**TASK REQUIREMENTS**
Reproduce the data exactly as given, except for any images.

**INPUT FOR THIS TASK**
*** Begin section ***

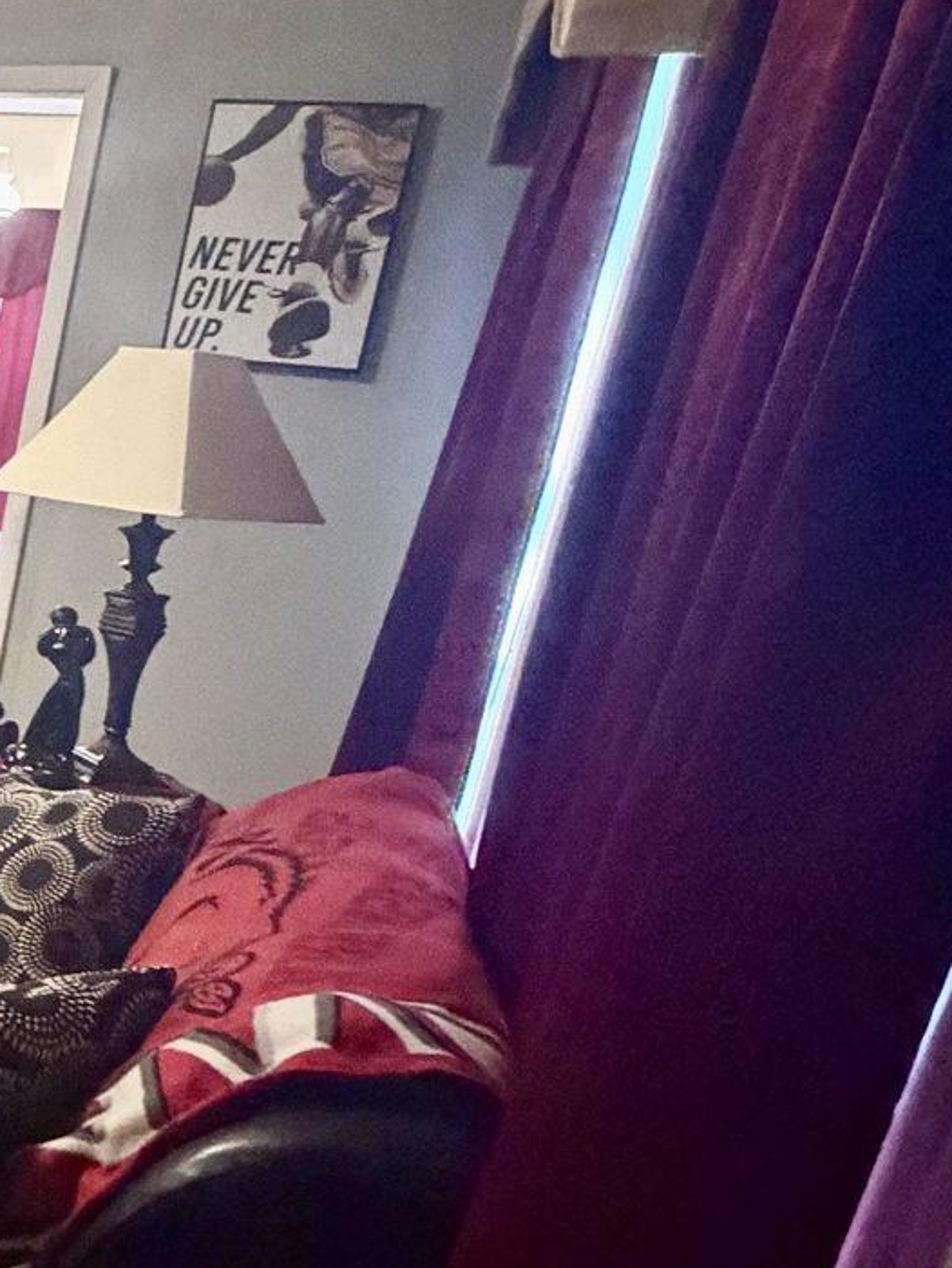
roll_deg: -5.0
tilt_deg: -16.5
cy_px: 830
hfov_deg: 23.0
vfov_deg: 40.8
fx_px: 1686
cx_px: -601
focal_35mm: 46
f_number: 2.2
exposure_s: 1/40
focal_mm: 2.22
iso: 1250
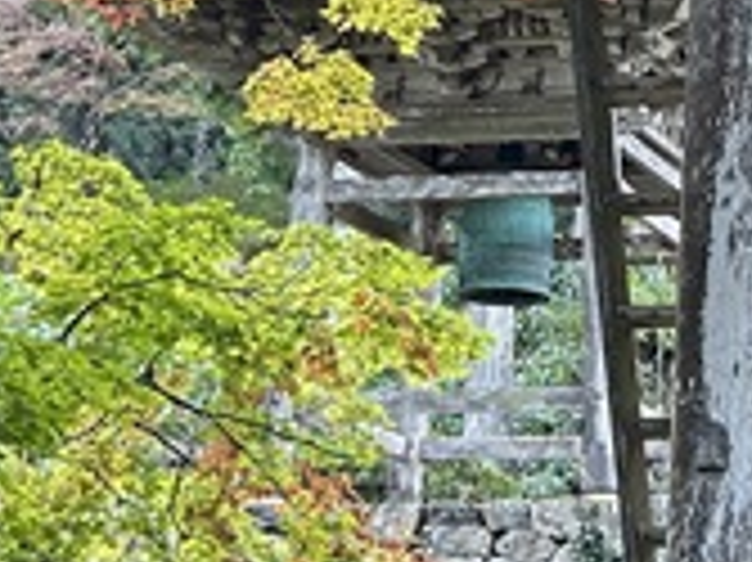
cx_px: 732
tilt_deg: +17.7
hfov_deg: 15.3
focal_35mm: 127
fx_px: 2757
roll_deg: -2.6
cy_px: -65
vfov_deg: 11.5
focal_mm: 5.7
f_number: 1.5
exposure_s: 1/66
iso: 125
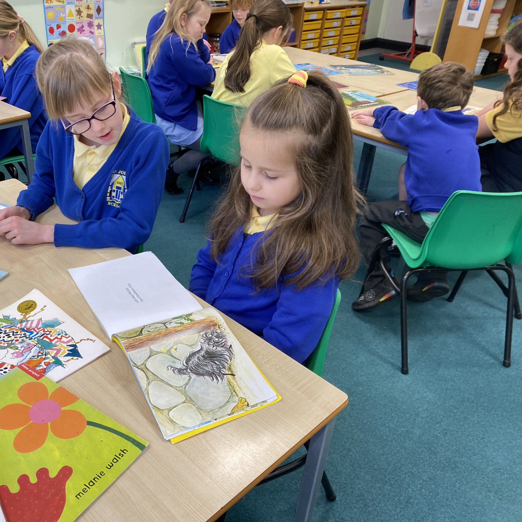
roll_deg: -1.8
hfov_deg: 52.0
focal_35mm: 31
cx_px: 196
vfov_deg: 52.5
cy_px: 260
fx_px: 529
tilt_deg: -30.8
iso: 100
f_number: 1.8
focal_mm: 4.25
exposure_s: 1/100
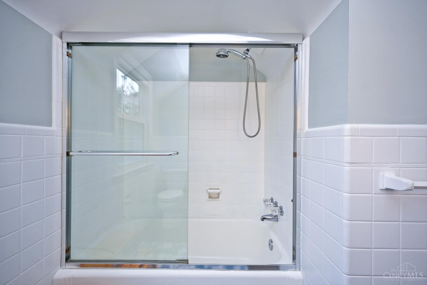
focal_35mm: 14
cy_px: 142
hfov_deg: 104.3
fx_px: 166
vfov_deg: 81.2
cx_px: 214
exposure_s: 1/60
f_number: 4
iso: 280
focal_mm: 14
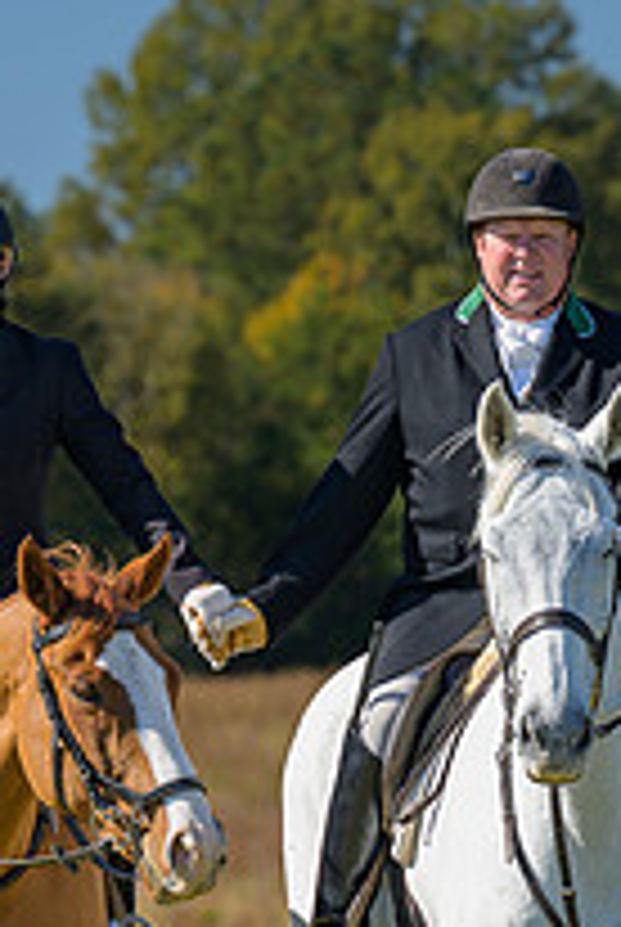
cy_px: 713
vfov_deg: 4.9
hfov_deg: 3.3
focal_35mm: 423
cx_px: 564
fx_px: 10908
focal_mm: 120
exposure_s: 1/640
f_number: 4
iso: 200
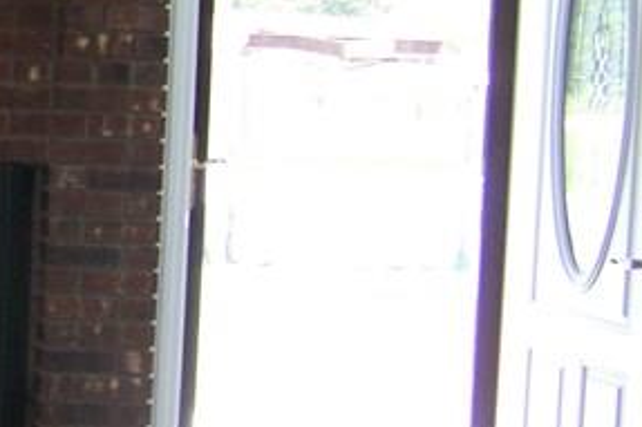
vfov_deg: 9.7
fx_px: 2513
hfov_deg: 13.4
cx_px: -416
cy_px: 192
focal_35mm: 141
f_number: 2.8
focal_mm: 6.3
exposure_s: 1/80
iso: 160
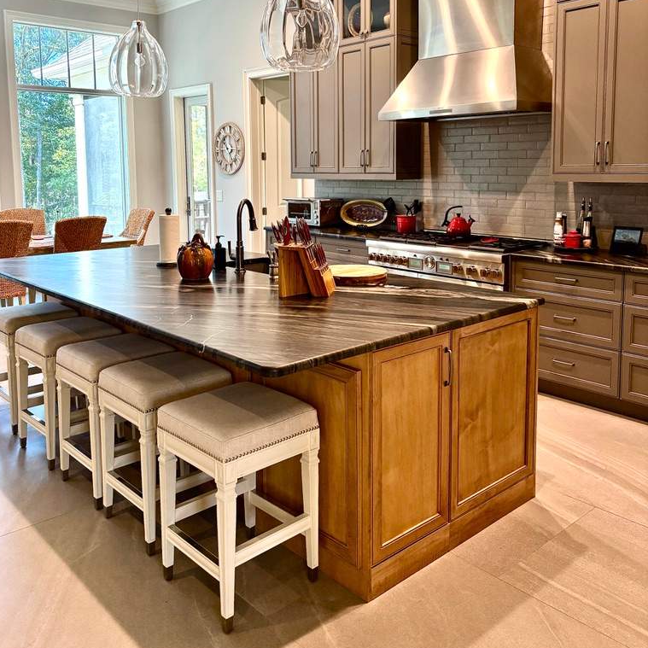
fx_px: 657
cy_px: 224
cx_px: 321
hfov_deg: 52.5
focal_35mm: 31
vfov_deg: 51.7
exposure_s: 1/60
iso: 160
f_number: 1.6
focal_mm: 5.96
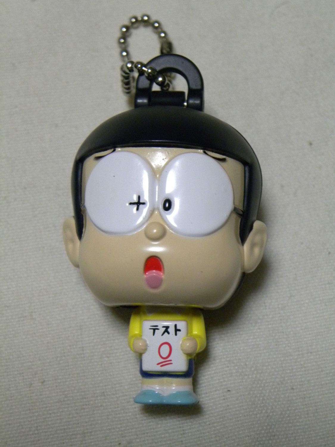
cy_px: 224
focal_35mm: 85
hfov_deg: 17.4
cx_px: 168
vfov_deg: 23.0
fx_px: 1097
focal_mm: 15.1
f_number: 4
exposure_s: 1/29.2
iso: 400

*** End section ***

**FINAL ANSWER**
roll_deg: -5.0
tilt_deg: -16.5
cy_px: 830
hfov_deg: 23.0
vfov_deg: 40.8
fx_px: 1686
cx_px: -601
focal_35mm: 46
f_number: 2.2
exposure_s: 1/40
focal_mm: 2.22
iso: 1250
cx_px: 732
tilt_deg: +17.7
hfov_deg: 15.3
focal_35mm: 127
fx_px: 2757
roll_deg: -2.6
cy_px: -65
vfov_deg: 11.5
focal_mm: 5.7
f_number: 1.5
exposure_s: 1/66
iso: 125
roll_deg: -1.8
hfov_deg: 52.0
focal_35mm: 31
cx_px: 196
vfov_deg: 52.5
cy_px: 260
fx_px: 529
tilt_deg: -30.8
iso: 100
f_number: 1.8
focal_mm: 4.25
exposure_s: 1/100
focal_35mm: 14
cy_px: 142
hfov_deg: 104.3
fx_px: 166
vfov_deg: 81.2
cx_px: 214
exposure_s: 1/60
f_number: 4
iso: 280
focal_mm: 14
cy_px: 713
vfov_deg: 4.9
hfov_deg: 3.3
focal_35mm: 423
cx_px: 564
fx_px: 10908
focal_mm: 120
exposure_s: 1/640
f_number: 4
iso: 200
vfov_deg: 9.7
fx_px: 2513
hfov_deg: 13.4
cx_px: -416
cy_px: 192
focal_35mm: 141
f_number: 2.8
focal_mm: 6.3
exposure_s: 1/80
iso: 160
fx_px: 657
cy_px: 224
cx_px: 321
hfov_deg: 52.5
focal_35mm: 31
vfov_deg: 51.7
exposure_s: 1/60
iso: 160
f_number: 1.6
focal_mm: 5.96
cy_px: 224
focal_35mm: 85
hfov_deg: 17.4
cx_px: 168
vfov_deg: 23.0
fx_px: 1097
focal_mm: 15.1
f_number: 4
exposure_s: 1/29.2
iso: 400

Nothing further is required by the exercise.